The attorney general said that the local judiciary could not manage the additional load. Also, in view of “political volatility”, there was a widespread view that local judges might not be seen as independent or impartial in dealing with the people implicated in the cases.

This led the government to approach the Southern African Development Community (SADC) with a request for judges to be seconded to Lesotho to hear the cases. Before SADC was approached, however, government consulted the Chief Justice about bringing in foreign judges and she endorsed the plan, subject to the JSC approving the individual judges proposed. SADC then accepted the proposal and the recruitment process began. The JSC considered the names of interested judges from other SADC countries, and eventually some were recommended to the King for appointment, including Hungwe.

The AG argued that these facts clearly showed that the executive arm of Lesotho did not “interfere” with the independence of the judiciary on this matter, but rather merely triggered the recruitment process which was then left to the JSC to manage.

In considering the case made out by Mokhosi and the other applicants, the court strongly disapproved of their strategy including the slurs against Hungwe and other foreign judges yet to be appointed. The court says Mokhosi’s “virulence” then “spills over” to involve the deputy registrar whom Mokhosi describes as a political activist sympathizing with the ruling party.

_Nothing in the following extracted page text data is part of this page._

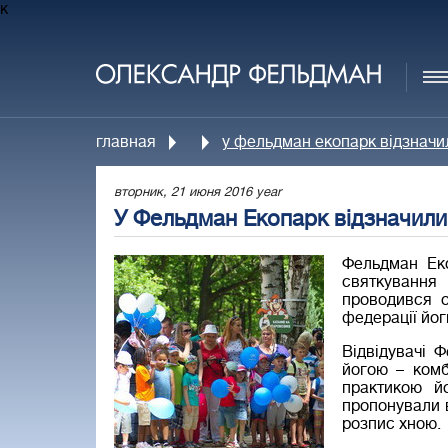
к
главная
у фельдман екопарк відзначил
вторник, 21 июня 2016 year
У Фельдман Екопарк відзначили 
Фельдман Ек
святкування
проводився о
федерації йог
Відвідувачі 
йогою – комб
практикою й
пропонували в
розпис хною.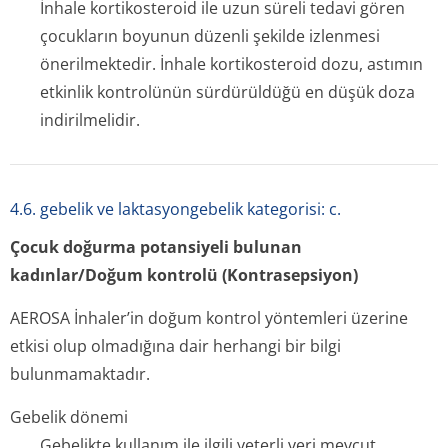
İnhale kortikosteroid ile uzun süreli tedavi gören
çocukların boyunun düzenli şekilde izlenmesi
önerilmektedir. İnhale kortikosteroid dozu, astımın
etkinlik kontrolünün sürdürüldüğü en düşük doza
indirilmelidir.
4.6. gebelik ve laktasyongebelik kategorisi: c.
Çocuk doğurma potansiyeli bulunan
kadınlar/Doğum kontrolü (Kontrasepsiyon)
AEROSA İnhaler’in doğum kontrol yöntemleri üzerine
etkisi olup olmadığına dair herhangi bir bilgi
bulunmamaktadır.
Gebelik dönemi
Gebelikte kullanım ile ilgili yeterli veri mevcut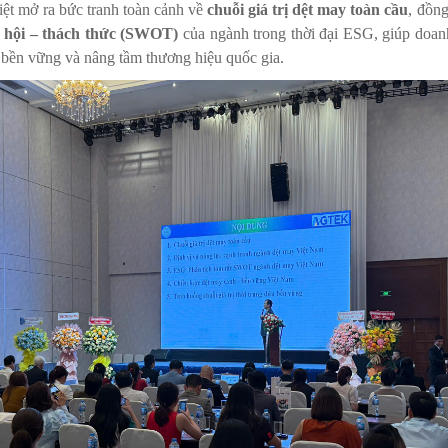
iệt mở ra bức tranh toàn cảnh về
chuỗi giá trị dệt may toàn cầu
, đồng
 hội – thách thức (SWOT)
của ngành trong thời đại ESG, giúp doan
n bền vững và nâng tầm thương hiệu quốc gia.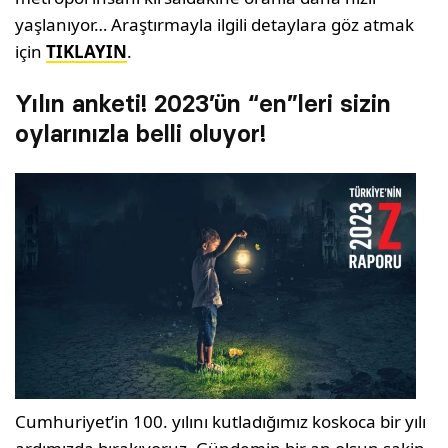
yaşlanıyor… Araştırmayla ilgili detaylara göz atmak
için
TIKLAYIN
.
Yılın anketi! 2023’ün “en”leri sizin
oylarınızla belli oluyor!
Cumhuriyet’in 100. yılını kutladığımız koskoca bir yılı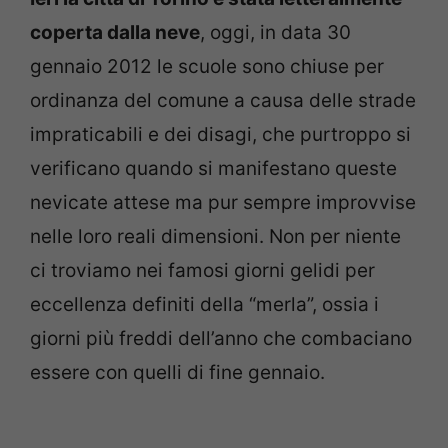
coperta dalla neve
, oggi, in data 30
gennaio 2012 le scuole sono chiuse per
ordinanza del comune a causa delle strade
impraticabili e dei disagi, che purtroppo si
verificano quando si manifestano queste
nevicate attese ma pur sempre improvvise
nelle loro reali dimensioni. Non per niente
ci troviamo nei famosi giorni gelidi per
eccellenza definiti della “merla”, ossia i
giorni più freddi dell’anno che combaciano
essere con quelli di fine gennaio.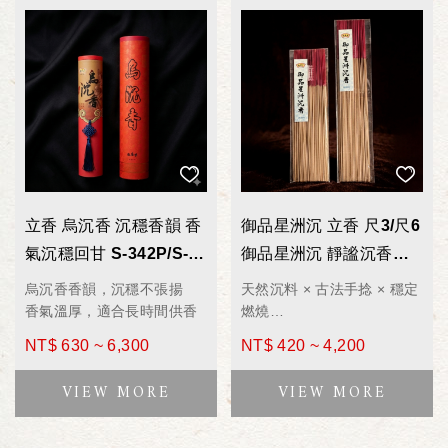
立香 烏沉香 沉穩香韻 香
御品星洲沉 立香 尺3/尺6
氣沉穩回甘 S-342P/S-
御品星洲沉 靜謐沉香底
642P 拜拜香 600g
蘊 150g 拜拜香
烏沉香香韻，沉穩不張揚
天然沉料 × 古法手捻 × 穩定
C3090SSL/C6090SSL
香氣溫厚，適合長時間供香
燃燒
聞香如修心，沉香即修行。
NT$ 630 ~ 6,300
NT$ 420 ~ 4,200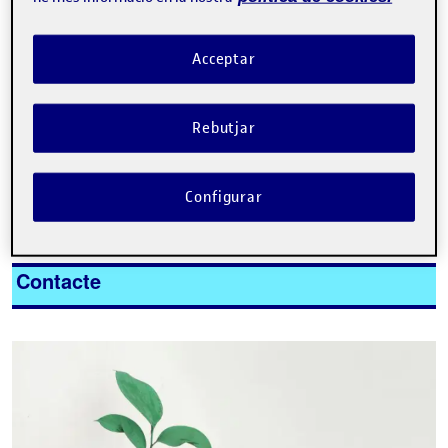
Acceptar
Rebutjar
Tweet
La inscripció ha finalitzat.
Configurar
Inscriure-s'hi
Contacte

“These unfortunate broadsides against judges, Justice Hungwe … and the deputy registrar, are deplorable. It is regrettable that such a scandalous and vexatious matter was allowed to find its way into an affidavit,” said the court, with the judges further criticizing Mokhosi for making “scurrilous allegations”.

The court ruled that when the government approached its development partners and SADC about funding for the cases it was acting constitutionally and was enabling the courts to deal effectively with the pending trials.

The court was urged to award costs at a punitive scale but it declined to do so, dismissing the application with no order as to costs.

What does this mean? At the very least, and leaving aside the possibility of an appeal, it could mean that the long-awaited, politically sensitive trials might now actually begin. For the sake of the country and the rule of law it is important that they should go ahead. The impression has been created for some time that police and members of the defence force enjoy impunity in Lesotho, and these trials are critically important if confidence in the security forces is to be restored.